Our history program many years ago adopted as part of its purpose and mission to regularly send students into master’s and doctoral programs, and we have been successful in doing so, as have a number of other majors on campus (Biblical studies, psychology, social work, the sciences and math, as examples).
Many years at our history department dinner one of our topics of discussion has been how to survive graduate studies, how to approach it, how to handle dissertation advisors, and humorous anecdotes and horror stories of qualifying exams, dissertation defenses, seminar presentation gone awry. This, on second thought, may not have been the best way to approach it, but it always ended up with laughter and prepared our students for the future.
Our history graduates have gone on to master’s and doctoral programs at a number of UC campuses, of course, and at Yale, Princeton, Notre Dame, Fuller, Duke, Emory, the University of Arizona, Brandeis, Marquette, Fordham and a number of law schools like Santa Clara, Notre Dame, McGeorge, Berkeley Law (formerly Boalt Hall) and the San Joaquin College of Law—not a bad list! I can’t speak as readily to other departments, but they have similar stories. Maybe they will add something in the comment section below.
On the announcement following my words you will see the group of dedicated professors who take the extra effort to put the seminar together. Dr. Fay Nielsen is our Associate Dean for Student Success and an instructor in Kinesiology. Fay knows that part of student success is having goals, and being exposed to the professional opportunities that are available. She makes sure these kinds of events happen. She is the President for Region VII of Alpha Chi, and each year takes students to the national conference to present papers. Other Alpha Chi schools in our region are Pepperdine University, Azusa Pacific, Cal Baptist, George Fox University, Dominican University and the University of Laverne. One of our students, Dan Crosby, won a graduate fellowship last year from Alpha Chi. His paper at the convention was “Einhard: A Renaissance of Literature in the 9th Century” (a medieval topic, of course).
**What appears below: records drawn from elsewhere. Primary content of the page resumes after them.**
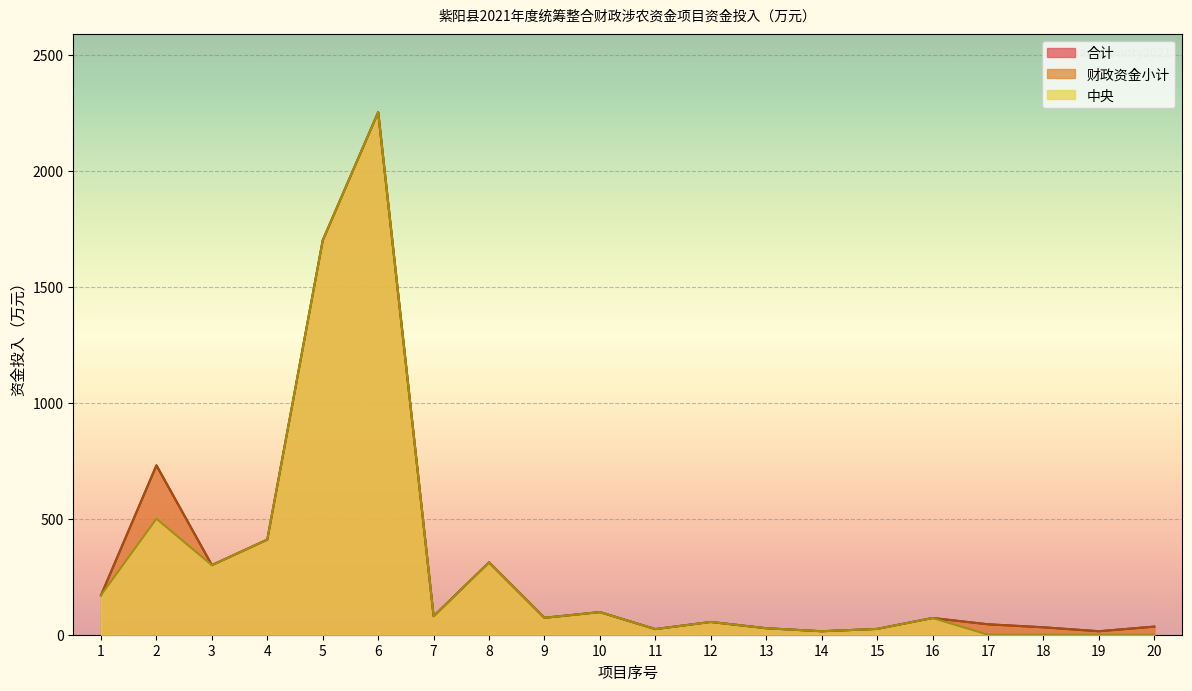

What are all the series names shown in the legend?

合计, 财政资金小计, 中央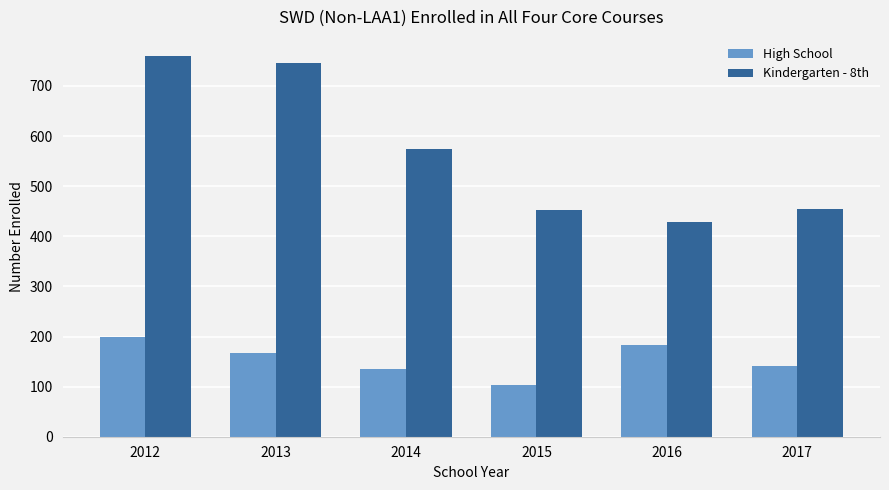

At which category does the chart reach its peak across all series?

2012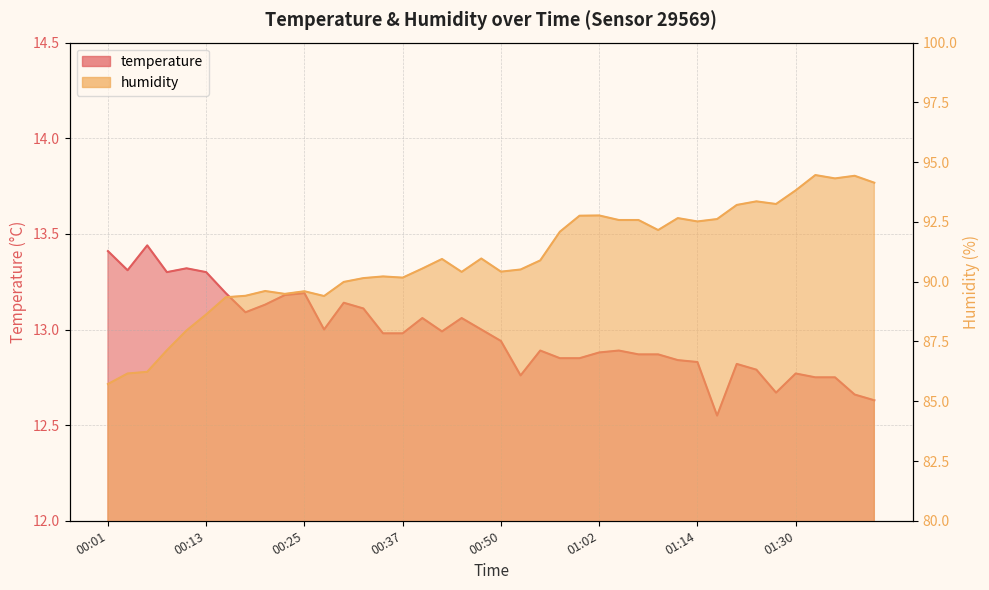

What position from the left is 01:17?

32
Professor Peng Wen teaches finance and economics in our traditional undergraduate business program and directs the Global MBA. He is an economic advisor to the Government of Taiwan. He brings a bit of experience to his teaching. Dr. Ruth Dahlquist is an Assistant Professor in Biology and an active entomology researcher. Drs. Pam and Marshall Johnston are both Assistant Professors in History and Classics. Marshall chairs the program, and Pam just published a book on the Roman “consilium” in the Republican period—I read it this summer and recommend it for those who want taste of careful scholarship and insights into Roman leadership. They all know what they are talking about when it comes to graduate study.
These are the kinds of events that give students a vision for their future.